* TASK:
Look below for the line containing "coffee maker: present [35,74,108,182]" and the line containing "wall art: present [38,109,102,158]"; repeat exactly those two lines and all lines between them, and nothing else.

START THE INPUT

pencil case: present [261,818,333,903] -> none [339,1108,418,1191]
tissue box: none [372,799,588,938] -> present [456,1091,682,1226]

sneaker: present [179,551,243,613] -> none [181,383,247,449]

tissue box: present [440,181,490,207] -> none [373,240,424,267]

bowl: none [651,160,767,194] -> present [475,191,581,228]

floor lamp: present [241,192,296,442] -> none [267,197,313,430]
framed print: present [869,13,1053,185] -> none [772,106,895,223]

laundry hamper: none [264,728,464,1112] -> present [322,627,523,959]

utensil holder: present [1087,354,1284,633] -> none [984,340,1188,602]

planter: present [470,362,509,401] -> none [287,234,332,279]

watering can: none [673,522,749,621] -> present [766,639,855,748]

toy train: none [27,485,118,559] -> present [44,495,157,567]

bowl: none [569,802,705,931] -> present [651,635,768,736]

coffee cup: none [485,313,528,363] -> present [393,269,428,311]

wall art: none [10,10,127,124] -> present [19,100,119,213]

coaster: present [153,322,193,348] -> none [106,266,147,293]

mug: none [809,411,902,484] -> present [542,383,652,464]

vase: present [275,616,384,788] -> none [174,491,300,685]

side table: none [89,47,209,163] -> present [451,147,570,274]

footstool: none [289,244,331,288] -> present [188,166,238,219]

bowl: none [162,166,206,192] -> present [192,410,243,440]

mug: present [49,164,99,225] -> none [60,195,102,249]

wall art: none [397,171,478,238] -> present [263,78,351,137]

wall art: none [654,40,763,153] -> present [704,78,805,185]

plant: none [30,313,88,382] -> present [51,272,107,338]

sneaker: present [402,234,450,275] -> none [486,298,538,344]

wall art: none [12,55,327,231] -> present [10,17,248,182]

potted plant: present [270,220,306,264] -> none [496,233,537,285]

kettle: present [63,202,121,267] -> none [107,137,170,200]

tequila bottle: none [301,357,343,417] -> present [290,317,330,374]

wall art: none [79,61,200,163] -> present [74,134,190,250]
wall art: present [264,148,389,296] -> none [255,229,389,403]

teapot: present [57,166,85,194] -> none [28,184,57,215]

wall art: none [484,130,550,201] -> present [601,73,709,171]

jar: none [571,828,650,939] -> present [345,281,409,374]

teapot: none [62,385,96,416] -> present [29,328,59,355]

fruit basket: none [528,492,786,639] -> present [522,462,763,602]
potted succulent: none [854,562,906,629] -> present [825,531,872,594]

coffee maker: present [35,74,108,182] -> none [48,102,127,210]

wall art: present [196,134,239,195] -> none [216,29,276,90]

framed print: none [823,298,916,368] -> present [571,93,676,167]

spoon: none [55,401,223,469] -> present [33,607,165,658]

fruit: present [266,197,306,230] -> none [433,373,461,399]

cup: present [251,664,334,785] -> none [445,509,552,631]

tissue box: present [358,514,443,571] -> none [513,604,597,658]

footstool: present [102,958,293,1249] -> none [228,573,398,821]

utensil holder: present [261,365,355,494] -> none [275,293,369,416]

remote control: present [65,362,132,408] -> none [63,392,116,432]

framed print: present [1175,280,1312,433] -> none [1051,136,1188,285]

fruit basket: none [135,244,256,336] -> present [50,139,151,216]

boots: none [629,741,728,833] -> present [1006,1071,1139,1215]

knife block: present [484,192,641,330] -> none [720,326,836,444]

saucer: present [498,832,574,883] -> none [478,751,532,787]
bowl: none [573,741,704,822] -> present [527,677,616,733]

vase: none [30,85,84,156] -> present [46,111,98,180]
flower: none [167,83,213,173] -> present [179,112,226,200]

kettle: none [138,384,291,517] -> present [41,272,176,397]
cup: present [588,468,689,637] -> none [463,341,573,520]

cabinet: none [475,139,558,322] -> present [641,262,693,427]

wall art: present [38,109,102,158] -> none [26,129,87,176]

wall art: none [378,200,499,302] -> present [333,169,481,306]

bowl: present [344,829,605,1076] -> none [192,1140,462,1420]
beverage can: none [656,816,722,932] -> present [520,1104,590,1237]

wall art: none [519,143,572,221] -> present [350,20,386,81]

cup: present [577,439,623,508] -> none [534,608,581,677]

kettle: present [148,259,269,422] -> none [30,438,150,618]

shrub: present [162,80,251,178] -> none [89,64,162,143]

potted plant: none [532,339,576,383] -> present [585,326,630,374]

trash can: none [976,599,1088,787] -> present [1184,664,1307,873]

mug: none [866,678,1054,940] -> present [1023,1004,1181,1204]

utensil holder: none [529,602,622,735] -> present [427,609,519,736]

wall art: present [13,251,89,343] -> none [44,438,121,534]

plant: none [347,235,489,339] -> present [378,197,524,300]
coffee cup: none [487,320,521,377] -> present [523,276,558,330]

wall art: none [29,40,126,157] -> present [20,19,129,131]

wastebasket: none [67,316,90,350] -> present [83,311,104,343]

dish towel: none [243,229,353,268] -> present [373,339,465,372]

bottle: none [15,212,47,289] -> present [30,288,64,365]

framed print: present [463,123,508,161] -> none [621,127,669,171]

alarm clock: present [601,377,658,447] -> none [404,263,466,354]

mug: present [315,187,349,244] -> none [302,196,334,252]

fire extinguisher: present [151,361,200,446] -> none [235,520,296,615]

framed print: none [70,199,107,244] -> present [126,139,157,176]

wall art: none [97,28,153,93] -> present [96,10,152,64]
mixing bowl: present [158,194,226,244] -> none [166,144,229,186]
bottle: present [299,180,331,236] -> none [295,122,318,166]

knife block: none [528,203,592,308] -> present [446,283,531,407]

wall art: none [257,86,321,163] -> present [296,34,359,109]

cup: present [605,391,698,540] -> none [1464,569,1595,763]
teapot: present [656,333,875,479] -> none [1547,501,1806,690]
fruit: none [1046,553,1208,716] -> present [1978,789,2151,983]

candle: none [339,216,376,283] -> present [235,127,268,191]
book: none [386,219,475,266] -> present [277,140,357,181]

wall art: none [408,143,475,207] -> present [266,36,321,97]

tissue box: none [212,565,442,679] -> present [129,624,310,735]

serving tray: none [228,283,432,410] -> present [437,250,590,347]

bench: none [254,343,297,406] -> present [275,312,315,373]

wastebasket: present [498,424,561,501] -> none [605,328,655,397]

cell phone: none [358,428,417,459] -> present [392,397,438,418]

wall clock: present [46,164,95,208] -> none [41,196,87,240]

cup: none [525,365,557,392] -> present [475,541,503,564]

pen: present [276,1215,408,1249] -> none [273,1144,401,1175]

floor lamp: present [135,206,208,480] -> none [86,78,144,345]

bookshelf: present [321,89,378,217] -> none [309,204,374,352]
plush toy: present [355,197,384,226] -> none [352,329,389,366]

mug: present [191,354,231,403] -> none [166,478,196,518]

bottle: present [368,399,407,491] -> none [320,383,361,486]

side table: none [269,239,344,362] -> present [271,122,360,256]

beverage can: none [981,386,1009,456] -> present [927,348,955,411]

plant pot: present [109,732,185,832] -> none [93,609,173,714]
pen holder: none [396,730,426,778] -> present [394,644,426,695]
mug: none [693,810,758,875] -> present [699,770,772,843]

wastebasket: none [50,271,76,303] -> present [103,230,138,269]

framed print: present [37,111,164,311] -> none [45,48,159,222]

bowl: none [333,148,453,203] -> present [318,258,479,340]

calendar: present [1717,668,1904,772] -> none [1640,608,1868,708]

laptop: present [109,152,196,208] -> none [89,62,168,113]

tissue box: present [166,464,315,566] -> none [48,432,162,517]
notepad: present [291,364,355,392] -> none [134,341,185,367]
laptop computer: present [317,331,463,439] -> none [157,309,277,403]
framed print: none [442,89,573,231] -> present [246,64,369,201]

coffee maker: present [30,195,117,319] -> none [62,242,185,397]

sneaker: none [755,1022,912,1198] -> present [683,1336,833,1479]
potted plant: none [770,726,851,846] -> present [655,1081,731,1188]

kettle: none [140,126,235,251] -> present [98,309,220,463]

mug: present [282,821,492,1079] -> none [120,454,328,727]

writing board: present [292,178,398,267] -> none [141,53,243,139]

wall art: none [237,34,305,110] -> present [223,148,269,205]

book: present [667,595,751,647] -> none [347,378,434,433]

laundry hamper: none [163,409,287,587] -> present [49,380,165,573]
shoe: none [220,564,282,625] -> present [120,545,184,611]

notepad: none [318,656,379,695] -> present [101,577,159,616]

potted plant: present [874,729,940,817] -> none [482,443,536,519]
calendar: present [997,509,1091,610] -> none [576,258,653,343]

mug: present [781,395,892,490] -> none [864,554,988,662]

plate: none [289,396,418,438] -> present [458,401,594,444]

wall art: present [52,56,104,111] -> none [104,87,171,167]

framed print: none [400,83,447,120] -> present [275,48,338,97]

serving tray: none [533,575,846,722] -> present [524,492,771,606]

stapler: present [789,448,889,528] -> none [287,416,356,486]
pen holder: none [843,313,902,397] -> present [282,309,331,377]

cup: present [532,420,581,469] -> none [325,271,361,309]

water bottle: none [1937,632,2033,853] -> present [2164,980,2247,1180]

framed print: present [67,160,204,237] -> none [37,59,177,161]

END THE INPUT

* YOUR SOLUTION:
coffee maker: present [35,74,108,182] -> none [48,102,127,210]

wall art: present [196,134,239,195] -> none [216,29,276,90]

framed print: none [823,298,916,368] -> present [571,93,676,167]

spoon: none [55,401,223,469] -> present [33,607,165,658]

fruit: present [266,197,306,230] -> none [433,373,461,399]

cup: present [251,664,334,785] -> none [445,509,552,631]

tissue box: present [358,514,443,571] -> none [513,604,597,658]

footstool: present [102,958,293,1249] -> none [228,573,398,821]

utensil holder: present [261,365,355,494] -> none [275,293,369,416]

remote control: present [65,362,132,408] -> none [63,392,116,432]

framed print: present [1175,280,1312,433] -> none [1051,136,1188,285]

fruit basket: none [135,244,256,336] -> present [50,139,151,216]

boots: none [629,741,728,833] -> present [1006,1071,1139,1215]

knife block: present [484,192,641,330] -> none [720,326,836,444]

saucer: present [498,832,574,883] -> none [478,751,532,787]
bowl: none [573,741,704,822] -> present [527,677,616,733]

vase: none [30,85,84,156] -> present [46,111,98,180]
flower: none [167,83,213,173] -> present [179,112,226,200]

kettle: none [138,384,291,517] -> present [41,272,176,397]
cup: present [588,468,689,637] -> none [463,341,573,520]

cabinet: none [475,139,558,322] -> present [641,262,693,427]

wall art: present [38,109,102,158] -> none [26,129,87,176]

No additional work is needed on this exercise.